After the war, he served as Lieutenant Governor and became the first African-American Governor of Louisiana in December of 1872. His term was short – only six weeks. But during that time several important acts of the Legislature were implemented and he traveled to Alexandria for political meetings.
Pinchback is just one of a number of Louisiana Governors with ties to Alexandria. Governor Earl K. Long lived on Hill Street in Alexandria from 1954 to 1956. And Gov. "Jimmie" Davis launched his international performance career on the steps of the Alexandria City Hall in the early 1920s.
The Pinchback marker is the first marker erected as part of the City of Alexandria’s new Historical Marker Program designed to recognize historical events and people associated with Alexandria.
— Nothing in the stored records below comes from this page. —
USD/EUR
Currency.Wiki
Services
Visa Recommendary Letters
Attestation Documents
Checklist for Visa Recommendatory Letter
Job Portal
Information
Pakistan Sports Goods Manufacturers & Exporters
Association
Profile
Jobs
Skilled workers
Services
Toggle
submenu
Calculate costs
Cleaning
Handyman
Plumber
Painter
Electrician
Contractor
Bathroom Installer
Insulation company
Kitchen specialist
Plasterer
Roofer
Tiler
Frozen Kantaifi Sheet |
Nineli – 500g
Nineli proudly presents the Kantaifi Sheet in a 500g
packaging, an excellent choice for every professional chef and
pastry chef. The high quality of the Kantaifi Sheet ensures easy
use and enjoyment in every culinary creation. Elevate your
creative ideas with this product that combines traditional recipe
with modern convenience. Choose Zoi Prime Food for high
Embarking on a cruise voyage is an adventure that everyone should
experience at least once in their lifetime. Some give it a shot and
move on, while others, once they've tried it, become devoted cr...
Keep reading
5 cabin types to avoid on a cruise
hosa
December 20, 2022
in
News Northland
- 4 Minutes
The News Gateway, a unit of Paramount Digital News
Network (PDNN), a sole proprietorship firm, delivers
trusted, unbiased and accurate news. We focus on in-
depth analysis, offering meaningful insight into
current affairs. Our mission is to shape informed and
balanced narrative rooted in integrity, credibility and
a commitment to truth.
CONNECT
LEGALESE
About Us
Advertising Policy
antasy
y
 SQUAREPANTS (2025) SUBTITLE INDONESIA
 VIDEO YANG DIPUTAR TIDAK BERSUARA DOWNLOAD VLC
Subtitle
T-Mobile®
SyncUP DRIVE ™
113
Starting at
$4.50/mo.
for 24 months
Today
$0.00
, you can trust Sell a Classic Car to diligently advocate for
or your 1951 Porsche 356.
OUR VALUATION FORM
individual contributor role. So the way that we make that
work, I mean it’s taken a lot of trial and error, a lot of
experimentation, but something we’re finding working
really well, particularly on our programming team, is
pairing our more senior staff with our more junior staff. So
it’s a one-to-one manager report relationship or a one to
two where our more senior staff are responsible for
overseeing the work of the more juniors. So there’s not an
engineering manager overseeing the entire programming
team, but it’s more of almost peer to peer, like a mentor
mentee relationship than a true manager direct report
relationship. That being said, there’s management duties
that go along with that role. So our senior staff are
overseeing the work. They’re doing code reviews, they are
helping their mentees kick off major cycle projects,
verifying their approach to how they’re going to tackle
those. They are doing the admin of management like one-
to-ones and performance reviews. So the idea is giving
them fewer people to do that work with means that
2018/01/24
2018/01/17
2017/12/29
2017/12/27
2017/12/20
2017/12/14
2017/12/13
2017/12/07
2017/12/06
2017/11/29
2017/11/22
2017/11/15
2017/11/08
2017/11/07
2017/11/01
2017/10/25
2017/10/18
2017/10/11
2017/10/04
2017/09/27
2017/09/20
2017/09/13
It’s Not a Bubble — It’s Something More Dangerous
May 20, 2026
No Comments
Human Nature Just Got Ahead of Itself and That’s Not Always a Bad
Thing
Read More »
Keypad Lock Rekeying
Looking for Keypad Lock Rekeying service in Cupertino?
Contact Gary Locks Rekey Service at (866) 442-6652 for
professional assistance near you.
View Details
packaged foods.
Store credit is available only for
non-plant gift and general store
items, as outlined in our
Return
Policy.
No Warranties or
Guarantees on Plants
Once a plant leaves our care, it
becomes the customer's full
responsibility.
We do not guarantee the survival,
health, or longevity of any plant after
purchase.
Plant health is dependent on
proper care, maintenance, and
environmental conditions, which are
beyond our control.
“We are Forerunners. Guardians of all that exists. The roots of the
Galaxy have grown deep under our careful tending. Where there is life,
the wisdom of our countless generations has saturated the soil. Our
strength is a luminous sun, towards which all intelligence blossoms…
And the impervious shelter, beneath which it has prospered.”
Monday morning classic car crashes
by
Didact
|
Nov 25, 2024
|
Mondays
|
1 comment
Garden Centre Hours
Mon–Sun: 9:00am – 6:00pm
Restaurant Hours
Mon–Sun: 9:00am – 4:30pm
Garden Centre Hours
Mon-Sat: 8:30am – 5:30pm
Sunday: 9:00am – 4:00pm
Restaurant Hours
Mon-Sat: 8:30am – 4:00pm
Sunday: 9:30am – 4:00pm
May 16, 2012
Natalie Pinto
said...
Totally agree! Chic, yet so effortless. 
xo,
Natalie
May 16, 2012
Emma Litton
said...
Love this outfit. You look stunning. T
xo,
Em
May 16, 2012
“It is important that we remember and preserve our history for future generations,” Hall said. “Our hope is that this new City Historical Marker Program will help in that effort.”
Local historian Michael Wynne said he was excited about the new marker program.
“A historical marker is much more than just a sign made up of metal and paint with words on it. They are evidence that a community really cares about its own peoples, both past and present,” he said. “This marker, like our future historical markers, will give us pause to contemplate the great people who once walked our streets before us.”